| Task prompt |
Could you rewrite the part of the entries that opens with the line containing "A charismatic leaders" and runs through the end of the entries as a JSON list of strings, one string for each line, with blank lines dropped? Leave the pictures out of the answer.

| Stored data entries |

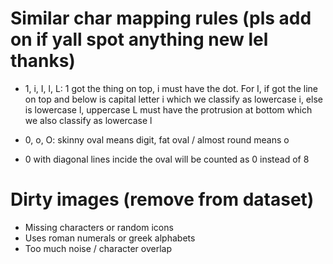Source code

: # Similar char mapping rules (pls add on if yall spot anything new lel thanks)

- 1, i, I, l, L: 1 got the thing on top, i must have the dot. For I, if got the line on top and below is capital letter i which we classify as lowercase i, else is lowercase l, uppercase L must have the protrusion at bottom which we also classify as lowercase l

- 0, o, O: skinny oval means digit, fat oval / almost round means o

- 0 with diagonal lines incide the oval will be counted as 0 instead of 8

# Dirty images (remove from dataset)

- Missing characters or random icons
- Uses roman numerals or greek alphabets
- Too much noise / character overlap
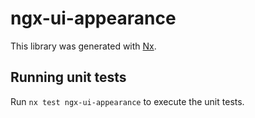 # ngx-ui-appearance

This library was generated with [Nx](https://nx.dev).

## Running unit tests

Run `nx test ngx-ui-appearance` to execute the unit tests.
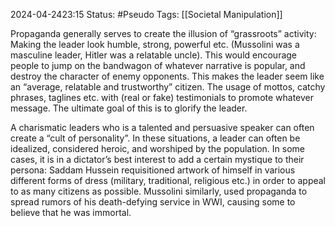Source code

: 2024-04-2423:15
Status: #Pseudo 
Tags: [[Societal Manipulation]]


Propaganda generally serves to create the illusion of “grassroots” activity: Making the leader look humble, strong, powerful etc. (Mussolini was a masculine leader, Hitler was a relatable uncle). This would encourage people to jump on the bandwagon of whatever narrative is popular, and destroy the character of enemy opponents. This makes the leader seem like an “average, relatable and trustworthy” citizen. The usage of mottos, catchy phrases, taglines etc. with (real or fake) testimonials to promote whatever message. The ultimate goal of this is to glorify the leader.

A charismatic leaders who is a talented and persuasive speaker can often create a “cult of personality”. In these situations, a leader can often be idealized, considered heroic, and worshiped by the population. In some cases, it is in a dictator’s best interest to add a certain mystique to their persona: Saddam Hussein requisitioned artwork of himself in various different forms of dress (military, traditional, religious etc.) in order to appeal to as many citizens as possible. Mussolini similarly, used propaganda to spread rumors of his death-defying service in WWI, causing some to believe that he was immortal.





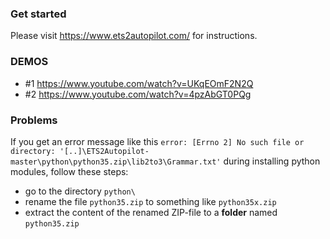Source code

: ### Get started
Please visit https://www.ets2autopilot.com/ for instructions.

### DEMOS

- \#1 https://www.youtube.com/watch?v=UKqEOmF2N2Q
- \#2 https://www.youtube.com/watch?v=4pzAbGT0PQg


### Problems
If you get an error message like this `error: [Errno 2] No such file or directory: '[..]\ETS2Autopilot-master\python\python35.zip\lib2to3\Grammar.txt'` during installing python modules, follow these steps:
- go to the directory `python\`
- rename the file `python35.zip` to something like `python35x.zip`
- extract the content of the renamed ZIP-file to a **folder** named `python35.zip`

| Answer to the problem |
[
  "A charismatic leaders who is a talented and persuasive speaker can often create a “cult of personality”. In these situations, a leader can often be idealized, considered heroic, and worshiped by the population. In some cases, it is in a dictator’s best interest to add a certain mystique to their persona: Saddam Hussein requisitioned artwork of himself in various different forms of dress (military, traditional, religious etc.) in order to appeal to as many citizens as possible. Mussolini similarly, used propaganda to spread rumors of his death-defying service in WWI, causing some to believe that he was immortal.",
  "Source code",
  ": ### Get started",
  "Please visit https://www.ets2autopilot.com/ for instructions.",
  "### DEMOS",
  "- \\#1 https://www.youtube.com/watch?v=UKqEOmF2N2Q",
  "- \\#2 https://www.youtube.com/watch?v=4pzAbGT0PQg",
  "### Problems",
  "If you get an error message like this `error: [Errno 2] No such file or directory: '[..]\\ETS2Autopilot-master\\python\\python35.zip\\lib2to3\\Grammar.txt'` during installing python modules, follow these steps:",
  "- go to the directory `python\\`",
  "- rename the file `python35.zip` to something like `python35x.zip`",
  "- extract the content of the renamed ZIP-file to a **folder** named `python35.zip`"
]